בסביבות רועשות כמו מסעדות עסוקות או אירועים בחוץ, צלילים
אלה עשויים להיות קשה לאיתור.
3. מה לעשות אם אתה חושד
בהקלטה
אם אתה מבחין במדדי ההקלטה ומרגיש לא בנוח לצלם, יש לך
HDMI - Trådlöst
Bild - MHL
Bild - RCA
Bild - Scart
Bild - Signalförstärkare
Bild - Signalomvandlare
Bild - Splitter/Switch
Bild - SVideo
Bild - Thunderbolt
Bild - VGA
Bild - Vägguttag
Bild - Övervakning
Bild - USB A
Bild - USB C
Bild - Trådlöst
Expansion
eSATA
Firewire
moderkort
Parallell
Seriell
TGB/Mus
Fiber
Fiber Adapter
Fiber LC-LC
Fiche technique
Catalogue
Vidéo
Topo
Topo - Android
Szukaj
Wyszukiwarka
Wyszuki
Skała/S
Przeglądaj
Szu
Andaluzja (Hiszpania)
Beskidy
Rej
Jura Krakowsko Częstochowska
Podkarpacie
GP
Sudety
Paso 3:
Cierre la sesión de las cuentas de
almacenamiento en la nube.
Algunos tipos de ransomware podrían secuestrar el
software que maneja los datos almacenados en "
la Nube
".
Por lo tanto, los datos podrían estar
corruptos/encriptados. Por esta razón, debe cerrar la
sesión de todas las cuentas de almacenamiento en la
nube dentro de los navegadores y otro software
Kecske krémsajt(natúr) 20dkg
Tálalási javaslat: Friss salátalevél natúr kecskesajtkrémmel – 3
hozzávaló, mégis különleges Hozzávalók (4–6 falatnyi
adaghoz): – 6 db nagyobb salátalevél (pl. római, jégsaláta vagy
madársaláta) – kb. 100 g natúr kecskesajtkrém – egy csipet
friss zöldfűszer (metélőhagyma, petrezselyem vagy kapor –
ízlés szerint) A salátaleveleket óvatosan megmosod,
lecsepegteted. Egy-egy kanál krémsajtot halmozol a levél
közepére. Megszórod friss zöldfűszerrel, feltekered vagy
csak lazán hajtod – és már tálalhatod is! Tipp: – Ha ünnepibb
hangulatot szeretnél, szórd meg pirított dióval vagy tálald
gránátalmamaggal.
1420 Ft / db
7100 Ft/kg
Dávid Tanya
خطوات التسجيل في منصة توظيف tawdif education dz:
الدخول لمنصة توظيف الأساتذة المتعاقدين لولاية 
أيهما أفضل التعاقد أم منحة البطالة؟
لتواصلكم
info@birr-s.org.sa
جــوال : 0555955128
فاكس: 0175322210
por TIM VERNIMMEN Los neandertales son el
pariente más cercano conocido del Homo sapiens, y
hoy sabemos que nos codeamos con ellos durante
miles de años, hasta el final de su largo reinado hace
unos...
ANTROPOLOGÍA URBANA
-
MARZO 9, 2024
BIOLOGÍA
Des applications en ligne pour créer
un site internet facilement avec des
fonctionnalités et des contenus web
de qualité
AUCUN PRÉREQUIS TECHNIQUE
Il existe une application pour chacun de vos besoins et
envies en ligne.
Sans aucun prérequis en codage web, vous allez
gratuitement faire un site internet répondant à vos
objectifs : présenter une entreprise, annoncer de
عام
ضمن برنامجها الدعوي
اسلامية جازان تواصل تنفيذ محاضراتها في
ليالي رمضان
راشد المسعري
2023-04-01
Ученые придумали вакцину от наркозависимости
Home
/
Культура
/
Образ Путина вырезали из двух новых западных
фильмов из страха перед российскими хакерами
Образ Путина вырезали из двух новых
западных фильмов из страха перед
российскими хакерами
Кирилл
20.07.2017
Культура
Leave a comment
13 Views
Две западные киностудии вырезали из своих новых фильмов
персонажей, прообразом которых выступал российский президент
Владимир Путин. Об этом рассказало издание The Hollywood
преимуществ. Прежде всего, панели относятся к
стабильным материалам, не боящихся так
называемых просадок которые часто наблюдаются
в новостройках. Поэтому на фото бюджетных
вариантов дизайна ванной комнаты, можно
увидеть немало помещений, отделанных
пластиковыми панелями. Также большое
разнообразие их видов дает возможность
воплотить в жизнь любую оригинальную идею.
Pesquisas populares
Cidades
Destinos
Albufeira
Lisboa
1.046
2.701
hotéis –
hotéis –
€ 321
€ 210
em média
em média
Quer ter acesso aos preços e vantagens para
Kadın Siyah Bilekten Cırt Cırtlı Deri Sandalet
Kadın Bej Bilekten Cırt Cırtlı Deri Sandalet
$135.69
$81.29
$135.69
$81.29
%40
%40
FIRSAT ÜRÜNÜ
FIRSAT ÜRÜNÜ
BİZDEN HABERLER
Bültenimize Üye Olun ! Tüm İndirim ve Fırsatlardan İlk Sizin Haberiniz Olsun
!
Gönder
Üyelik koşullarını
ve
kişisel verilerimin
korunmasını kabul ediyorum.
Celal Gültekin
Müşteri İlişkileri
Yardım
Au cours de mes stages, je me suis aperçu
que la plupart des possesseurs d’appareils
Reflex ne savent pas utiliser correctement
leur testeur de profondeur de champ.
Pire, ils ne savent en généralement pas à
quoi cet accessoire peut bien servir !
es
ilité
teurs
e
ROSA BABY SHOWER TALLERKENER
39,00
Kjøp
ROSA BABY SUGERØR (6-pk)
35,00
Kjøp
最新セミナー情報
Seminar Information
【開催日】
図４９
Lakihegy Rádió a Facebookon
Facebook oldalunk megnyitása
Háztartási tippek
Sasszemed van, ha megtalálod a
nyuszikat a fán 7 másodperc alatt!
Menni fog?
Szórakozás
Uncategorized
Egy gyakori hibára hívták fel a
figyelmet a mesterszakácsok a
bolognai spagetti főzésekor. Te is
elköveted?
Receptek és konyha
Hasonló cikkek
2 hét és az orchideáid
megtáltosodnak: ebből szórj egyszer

———

● **Directive**:
Can you print every line of the rows above exactly as it appears, with nothing changed or left out?

● **Output for this task**:
בסביבות רועשות כמו מסעדות עסוקות או אירועים בחוץ, צלילים
אלה עשויים להיות קשה לאיתור.
3. מה לעשות אם אתה חושד
בהקלטה
אם אתה מבחין במדדי ההקלטה ומרגיש לא בנוח לצלם, יש לך
HDMI - Trådlöst
Bild - MHL
Bild - RCA
Bild - Scart
Bild - Signalförstärkare
Bild - Signalomvandlare
Bild - Splitter/Switch
Bild - SVideo
Bild - Thunderbolt
Bild - VGA
Bild - Vägguttag
Bild - Övervakning
Bild - USB A
Bild - USB C
Bild - Trådlöst
Expansion
eSATA
Firewire
moderkort
Parallell
Seriell
TGB/Mus
Fiber
Fiber Adapter
Fiber LC-LC
Fiche technique
Catalogue
Vidéo
Topo
Topo - Android
Szukaj
Wyszukiwarka
Wyszuki
Skała/S
Przeglądaj
Szu
Andaluzja (Hiszpania)
Beskidy
Rej
Jura Krakowsko Częstochowska
Podkarpacie
GP
Sudety
Paso 3:
Cierre la sesión de las cuentas de
almacenamiento en la nube.
Algunos tipos de ransomware podrían secuestrar el
software que maneja los datos almacenados en "
la Nube
".
Por lo tanto, los datos podrían estar
corruptos/encriptados. Por esta razón, debe cerrar la
sesión de todas las cuentas de almacenamiento en la
nube dentro de los navegadores y otro software
Kecske krémsajt(natúr) 20dkg
Tálalási javaslat: Friss salátalevél natúr kecskesajtkrémmel – 3
hozzávaló, mégis különleges Hozzávalók (4–6 falatnyi
adaghoz): – 6 db nagyobb salátalevél (pl. római, jégsaláta vagy
madársaláta) – kb. 100 g natúr kecskesajtkrém – egy csipet
friss zöldfűszer (metélőhagyma, petrezselyem vagy kapor –
ízlés szerint) A salátaleveleket óvatosan megmosod,
lecsepegteted. Egy-egy kanál krémsajtot halmozol a levél
közepére. Megszórod friss zöldfűszerrel, feltekered vagy
csak lazán hajtod – és már tálalhatod is! Tipp: – Ha ünnepibb
hangulatot szeretnél, szórd meg pirított dióval vagy tálald
gránátalmamaggal.
1420 Ft / db
7100 Ft/kg
Dávid Tanya
خطوات التسجيل في منصة توظيف tawdif education dz:
الدخول لمنصة توظيف الأساتذة المتعاقدين لولاية 
أيهما أفضل التعاقد أم منحة البطالة؟
لتواصلكم
info@birr-s.org.sa
جــوال : 0555955128
فاكس: 0175322210
por TIM VERNIMMEN Los neandertales son el
pariente más cercano conocido del Homo sapiens, y
hoy sabemos que nos codeamos con ellos durante
miles de años, hasta el final de su largo reinado hace
unos...
ANTROPOLOGÍA URBANA
-
MARZO 9, 2024
BIOLOGÍA
Des applications en ligne pour créer
un site internet facilement avec des
fonctionnalités et des contenus web
de qualité
AUCUN PRÉREQUIS TECHNIQUE
Il existe une application pour chacun de vos besoins et
envies en ligne.
Sans aucun prérequis en codage web, vous allez
gratuitement faire un site internet répondant à vos
objectifs : présenter une entreprise, annoncer de
عام
ضمن برنامجها الدعوي
اسلامية جازان تواصل تنفيذ محاضراتها في
ليالي رمضان
راشد المسعري
2023-04-01
Ученые придумали вакцину от наркозависимости
Home
/
Культура
/
Образ Путина вырезали из двух новых западных
фильмов из страха перед российскими хакерами
Образ Путина вырезали из двух новых
западных фильмов из страха перед
российскими хакерами
Кирилл
20.07.2017
Культура
Leave a comment
13 Views
Две западные киностудии вырезали из своих новых фильмов
персонажей, прообразом которых выступал российский президент
Владимир Путин. Об этом рассказало издание The Hollywood
преимуществ. Прежде всего, панели относятся к
стабильным материалам, не боящихся так
называемых просадок которые часто наблюдаются
в новостройках. Поэтому на фото бюджетных
вариантов дизайна ванной комнаты, можно
увидеть немало помещений, отделанных
пластиковыми панелями. Также большое
разнообразие их видов дает возможность
воплотить в жизнь любую оригинальную идею.
Pesquisas populares
Cidades
Destinos
Albufeira
Lisboa
1.046
2.701
hotéis –
hotéis –
€ 321
€ 210
em média
em média
Quer ter acesso aos preços e vantagens para
Kadın Siyah Bilekten Cırt Cırtlı Deri Sandalet
Kadın Bej Bilekten Cırt Cırtlı Deri Sandalet
$135.69
$81.29
$135.69
$81.29
%40
%40
FIRSAT ÜRÜNÜ
FIRSAT ÜRÜNÜ
BİZDEN HABERLER
Bültenimize Üye Olun ! Tüm İndirim ve Fırsatlardan İlk Sizin Haberiniz Olsun
!
Gönder
Üyelik koşullarını
ve
kişisel verilerimin
korunmasını kabul ediyorum.
Celal Gültekin
Müşteri İlişkileri
Yardım
Au cours de mes stages, je me suis aperçu
que la plupart des possesseurs d’appareils
Reflex ne savent pas utiliser correctement
leur testeur de profondeur de champ.
Pire, ils ne savent en généralement pas à
quoi cet accessoire peut bien servir !
es
ilité
teurs
e
ROSA BABY SHOWER TALLERKENER
39,00
Kjøp
ROSA BABY SUGERØR (6-pk)
35,00
Kjøp
最新セミナー情報
Seminar Information
【開催日】
図４９
Lakihegy Rádió a Facebookon
Facebook oldalunk megnyitása
Háztartási tippek
Sasszemed van, ha megtalálod a
nyuszikat a fán 7 másodperc alatt!
Menni fog?
Szórakozás
Uncategorized
Egy gyakori hibára hívták fel a
figyelmet a mesterszakácsok a
bolognai spagetti főzésekor. Te is
elköveted?
Receptek és konyha
Hasonló cikkek
2 hét és az orchideáid
megtáltosodnak: ebből szórj egyszer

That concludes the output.